Un passaggio simile è quello delle armi. Dalla lotta diretta e il confronto fisico, con mazze, spade, lance, alla possibilità di polverizzare insediamenti e vite umane con l’utilizzo dei droni. Dall’esperienza diretta degli effetti della violenza esercitata alla distanza rarefatta di un sangue remoto, senza odore né colore e quindi in apparenza privo di umanità.

La contemporaneità è tale da promuovere un mestiere abbastanza infame come quello del cecchino a una dimensione epica da templare, dal momento che ha creato la possibilità di essere cecchini a migliaia di chilometri di distanza, pilotando strumenti di distruzione come i droni da un ambiente con tutti i comfort, aria condizionata e sedie confortevoli dove magari tra un cubalibre e un manhattan si annientano vite umane e compounds che per l’operatore di turno non sono altro se non "pixel" in "ultrahd" su uno schermo militare.

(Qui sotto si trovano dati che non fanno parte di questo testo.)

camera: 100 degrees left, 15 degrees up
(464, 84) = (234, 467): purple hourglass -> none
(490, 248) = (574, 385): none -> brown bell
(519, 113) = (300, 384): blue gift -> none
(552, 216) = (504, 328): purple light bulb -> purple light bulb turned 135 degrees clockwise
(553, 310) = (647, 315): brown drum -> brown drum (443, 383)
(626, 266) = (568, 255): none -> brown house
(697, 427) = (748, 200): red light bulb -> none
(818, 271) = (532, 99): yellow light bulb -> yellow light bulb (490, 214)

Non voglio essere in alcun modo catalogato tra i tanti che elaborano prefiche e invettive furiose e scandalizzate quanto ipocrite in nome di fedi o credi vari guidati unicamente dal senso di inadeguatezza. Qualcuno potrebbe obiettare che la realtà è ormai dimostrato essere questione di dimensione, che le immaginette di gente che cammina, svolge la sua vita quotidiana, con tutte le sue complesse mediocrità è meno realtà di un video realtime ad alta definizione.

Proprio qui come si è detto per altre questioni, l’umanità si divide in due. Qui si apre un varco insanabile tra chi annulla la dignità umana in nome di allucinazioni ideologiche e chi rispetta la carne come regalo ineguagliabile della provvidenza. Sembra essere una divergenza irrisolvibile quella tra tecnologia e esistenza corporale. Eppure la cronaca e la vita di tutti i giorni ci parlano inequivocabilmente di quanto siamo destinati al legame col nostro sangue, i nostri ormoni, i nostri corpi. La realtà è che qualunque sia la tecnologia di cui saremo dotati, il nostro rapporto col corpo è ineludibile.

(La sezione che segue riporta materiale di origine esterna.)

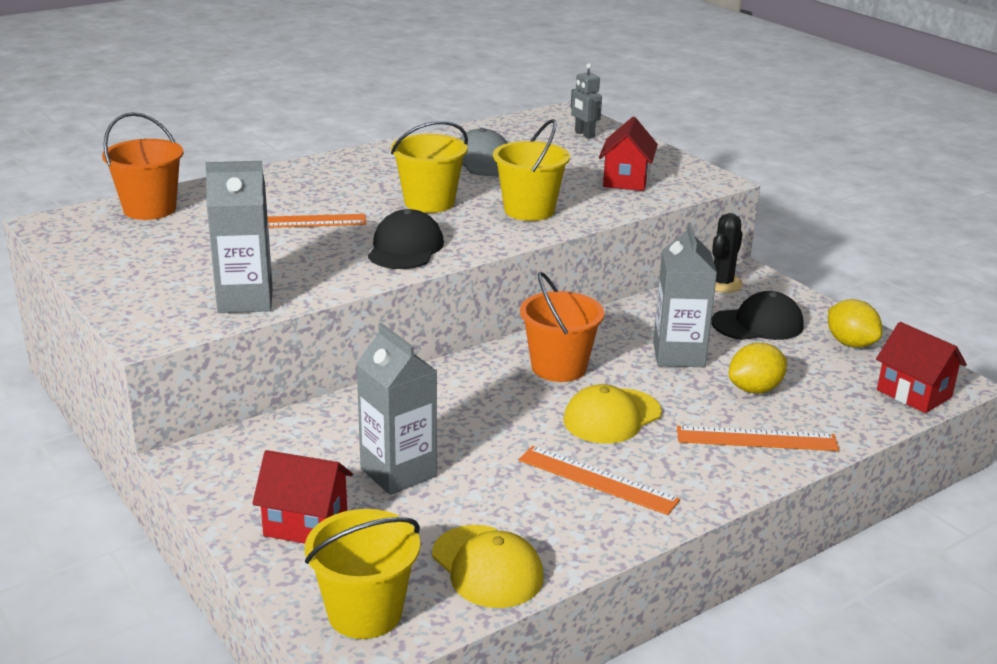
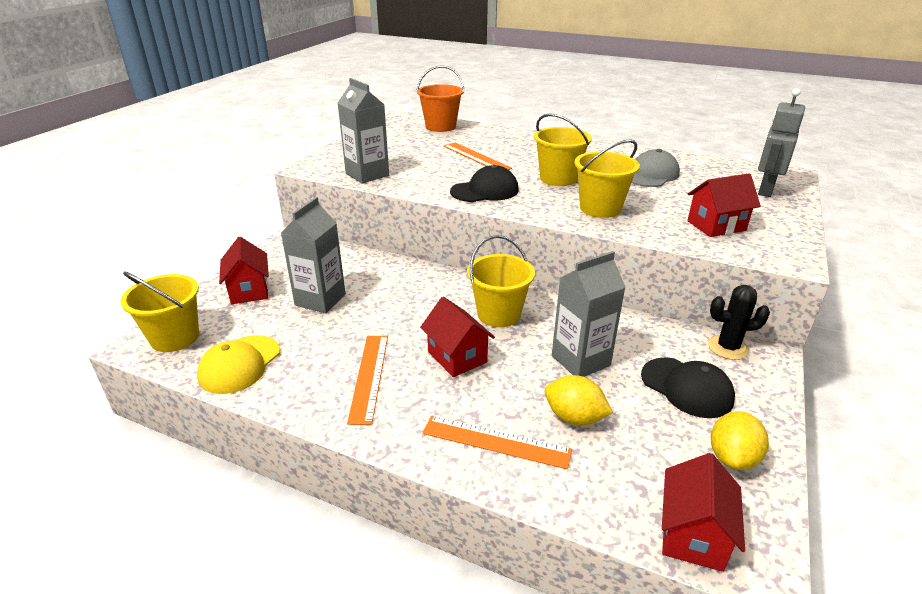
camera: 60 degrees right, 5 degrees up
(559, 367) = (499, 314): orange bucket -> yellow bucket
(584, 134) = (765, 190): grey robot -> grey robot, size x1.56
(611, 416) = (457, 357): yellow cap -> red house
(756, 439) = (496, 441): orange ruler -> orange ruler turned 45 degrees counterclockwise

La tecnologia stessa nasce dal fatto che siamo corpo. Non può trasformarsi in uno strumento che lo nega perché sarebbe una negazione ontologica, impossibile. Allora? Il fatto è che tendiamo a semplificare e ad abituarci a idee precostituite a cui amiamo adeguarci. La perdita di corporeità è come un veleno dal sapore dolce. Dal momento che la corporeità comporta una serie di effetti collaterali non sempre "presentabili" tendiamo a immaginare una vita senza corporeità, e la cosa spesso peggiora con la vecchiaia.

Ma cercare la smaterializzazione è un segno di senilità e quello che è peggio è una senilità dello spirito. È la perdita di un istinto alla lotta che deve essere mantenuto perché la lotta dell’esistenza è lo stesso districarsi della vita. L’illusione della smaterializzazione è un sintomo mortale, di una progressiva sconfitta del senso del cammino, che è vita. Deve essere chiaro. La lotta per la smaterializzazione è già la sconfitta di chi la conduce. Ciò che è presentato come sublimazione è solo la dichiarazione della propria velleità di controllo. Avere un corpo virtuale a disposizione può essere di grande utilità, ma non potrà mai portare allo stadio in cui sostituisce quello reale. Gestire il corpo a distanza richiede una coscienza profonda del fatto che quella distanza è un diaframma inesistente e la vita che tocchiamo attraversandolo verrà inevitabilmente a chiederci il conto.